> [WHAT YOU ARE ASKED TO DO]
Pull every line containing "provides" from the entries.

> [Dataset entries]
╭──

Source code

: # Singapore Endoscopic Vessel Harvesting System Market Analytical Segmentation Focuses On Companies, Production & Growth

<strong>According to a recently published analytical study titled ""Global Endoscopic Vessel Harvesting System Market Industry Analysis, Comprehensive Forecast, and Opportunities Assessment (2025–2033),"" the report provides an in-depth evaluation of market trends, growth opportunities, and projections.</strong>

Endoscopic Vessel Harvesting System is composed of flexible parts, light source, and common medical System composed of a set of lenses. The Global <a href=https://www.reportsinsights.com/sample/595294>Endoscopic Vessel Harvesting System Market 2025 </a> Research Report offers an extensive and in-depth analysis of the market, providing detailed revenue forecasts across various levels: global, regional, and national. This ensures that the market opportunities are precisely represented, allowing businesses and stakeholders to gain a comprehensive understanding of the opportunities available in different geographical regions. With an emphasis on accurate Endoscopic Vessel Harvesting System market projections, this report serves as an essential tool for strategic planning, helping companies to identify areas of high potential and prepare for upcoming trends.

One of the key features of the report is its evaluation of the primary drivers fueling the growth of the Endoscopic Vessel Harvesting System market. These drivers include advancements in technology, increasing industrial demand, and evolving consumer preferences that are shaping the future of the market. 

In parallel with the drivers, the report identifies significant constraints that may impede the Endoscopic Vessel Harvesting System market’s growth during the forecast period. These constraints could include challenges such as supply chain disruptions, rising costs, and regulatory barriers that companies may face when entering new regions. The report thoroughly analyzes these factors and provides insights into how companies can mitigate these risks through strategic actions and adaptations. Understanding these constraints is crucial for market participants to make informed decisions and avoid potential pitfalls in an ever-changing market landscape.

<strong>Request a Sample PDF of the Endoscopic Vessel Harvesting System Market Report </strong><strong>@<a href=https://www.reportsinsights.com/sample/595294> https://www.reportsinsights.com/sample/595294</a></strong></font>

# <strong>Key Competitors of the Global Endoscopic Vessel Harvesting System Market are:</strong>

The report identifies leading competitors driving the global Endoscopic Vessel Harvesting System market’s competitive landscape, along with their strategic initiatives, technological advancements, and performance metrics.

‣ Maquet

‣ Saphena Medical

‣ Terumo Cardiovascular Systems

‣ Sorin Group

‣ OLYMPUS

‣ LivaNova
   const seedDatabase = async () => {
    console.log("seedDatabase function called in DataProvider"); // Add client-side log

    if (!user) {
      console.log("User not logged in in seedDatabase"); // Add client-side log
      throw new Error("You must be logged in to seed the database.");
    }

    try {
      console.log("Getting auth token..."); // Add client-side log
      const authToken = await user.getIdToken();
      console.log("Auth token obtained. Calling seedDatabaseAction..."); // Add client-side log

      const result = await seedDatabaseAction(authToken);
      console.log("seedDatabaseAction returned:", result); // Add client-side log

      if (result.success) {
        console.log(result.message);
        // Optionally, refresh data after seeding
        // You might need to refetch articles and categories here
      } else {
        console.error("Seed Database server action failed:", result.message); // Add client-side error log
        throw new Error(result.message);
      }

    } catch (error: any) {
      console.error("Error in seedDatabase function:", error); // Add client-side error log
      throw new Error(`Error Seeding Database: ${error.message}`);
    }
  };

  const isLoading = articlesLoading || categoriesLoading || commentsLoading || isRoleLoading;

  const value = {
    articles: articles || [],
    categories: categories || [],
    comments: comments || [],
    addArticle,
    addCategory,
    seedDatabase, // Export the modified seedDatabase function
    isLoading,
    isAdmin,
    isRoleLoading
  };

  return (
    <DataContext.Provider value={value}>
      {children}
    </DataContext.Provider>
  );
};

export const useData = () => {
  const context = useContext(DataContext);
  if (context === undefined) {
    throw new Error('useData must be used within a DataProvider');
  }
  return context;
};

╰──

> [RESPONSE TO THIS TASK]
<strong>According to a recently published analytical study titled ""Global Endoscopic Vessel Harvesting System Market Industry Analysis, Comprehensive Forecast, and Opportunities Assessment (2025–2033),"" the report provides an in-depth evaluation of market trends, growth opportunities, and projections.</strong>
In parallel with the drivers, the report identifies significant constraints that may impede the Endoscopic Vessel Harvesting System market’s growth during the forecast period. These constraints could include challenges such as supply chain disruptions, rising costs, and regulatory barriers that companies may face when entering new regions. The report thoroughly analyzes these factors and provides insights into how companies can mitigate these risks through strategic actions and adaptations. Understanding these constraints is crucial for market participants to make informed decisions and avoid potential pitfalls in an ever-changing market landscape.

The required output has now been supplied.